Der Ruhm hat Tamaras Leben nicht geändert. Es gibt noch immer Tage, an denen sie sich traurig und einsam in ihrem Pflegeheim fühlt.
Tamara bekommt viel Post und Bewunderung von Menschen, die nicht behindert sind. „Es ist seltsam, aber gesunde Leute schreiben mir, dass meine Geschichte sie inspiriert und ihnen hilft, ihr Dasein zu überdenken und zu leben", sagt Tamara Russia Beyond.
Tamara möchte allen beweisen, dass auch Menschen wie sie im Leben viel erreichen können.

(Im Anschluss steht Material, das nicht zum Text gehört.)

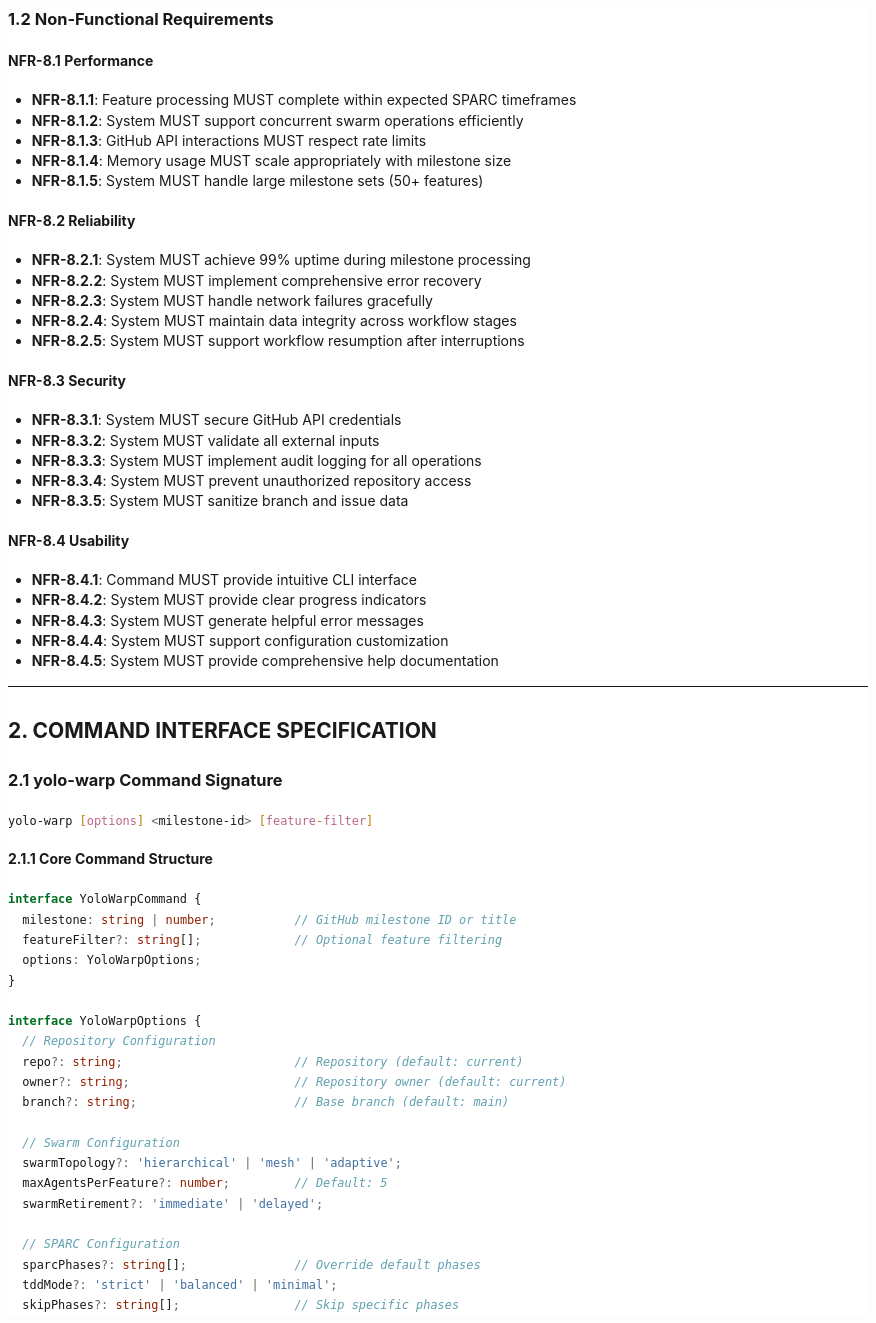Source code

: ### 1.2 Non-Functional Requirements

#### NFR-8.1 Performance
- **NFR-8.1.1**: Feature processing MUST complete within expected SPARC timeframes
- **NFR-8.1.2**: System MUST support concurrent swarm operations efficiently
- **NFR-8.1.3**: GitHub API interactions MUST respect rate limits
- **NFR-8.1.4**: Memory usage MUST scale appropriately with milestone size
- **NFR-8.1.5**: System MUST handle large milestone sets (50+ features)

#### NFR-8.2 Reliability
- **NFR-8.2.1**: System MUST achieve 99% uptime during milestone processing
- **NFR-8.2.2**: System MUST implement comprehensive error recovery
- **NFR-8.2.3**: System MUST handle network failures gracefully
- **NFR-8.2.4**: System MUST maintain data integrity across workflow stages
- **NFR-8.2.5**: System MUST support workflow resumption after interruptions

#### NFR-8.3 Security
- **NFR-8.3.1**: System MUST secure GitHub API credentials
- **NFR-8.3.2**: System MUST validate all external inputs
- **NFR-8.3.3**: System MUST implement audit logging for all operations
- **NFR-8.3.4**: System MUST prevent unauthorized repository access
- **NFR-8.3.5**: System MUST sanitize branch and issue data

#### NFR-8.4 Usability
- **NFR-8.4.1**: Command MUST provide intuitive CLI interface
- **NFR-8.4.2**: System MUST provide clear progress indicators
- **NFR-8.4.3**: System MUST generate helpful error messages
- **NFR-8.4.4**: System MUST support configuration customization
- **NFR-8.4.5**: System MUST provide comprehensive help documentation

---

## 2. COMMAND INTERFACE SPECIFICATION

### 2.1 yolo-warp Command Signature

```bash
yolo-warp [options] <milestone-id> [feature-filter]
```

#### 2.1.1 Core Command Structure
```typescript
interface YoloWarpCommand {
  milestone: string | number;           // GitHub milestone ID or title
  featureFilter?: string[];             // Optional feature filtering
  options: YoloWarpOptions;
}

interface YoloWarpOptions {
  // Repository Configuration
  repo?: string;                        // Repository (default: current)
  owner?: string;                       // Repository owner (default: current)
  branch?: string;                      // Base branch (default: main)
  
  // Swarm Configuration  
  swarmTopology?: 'hierarchical' | 'mesh' | 'adaptive';
  maxAgentsPerFeature?: number;         // Default: 5
  swarmRetirement?: 'immediate' | 'delayed';
  
  // SPARC Configuration
  sparcPhases?: string[];               // Override default phases
  tddMode?: 'strict' | 'balanced' | 'minimal';
  skipPhases?: string[];                // Skip specific phases
```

In ihrer Autobiografie wendet sich Tamara mit einem emotionalen Appell an ihre Leser. „Leute! Gesunde, normale, nicht behinderte, nicht beeinträchtigte Leute, die ihr in der Lage seid, mit eigenen Beinen zu gehen und die eigenen Hände zu benutzen: Atmet auf und freut euch, dass ihr diesen unglaublichen Schatz habt – die Fähigkeit sich unabhängig und kontrolliert zu bewegen. Betrachtet euch als glücklich, solange ihr von niemandem abhängig seid. Stimmt ihr mir etwa nicht zu, dass ein gesunder und fähiger Körper Glück bedeutet? Dann stimmt mir zumindest zu, dass er eine Grundlage darstellt für das Glücklichsein."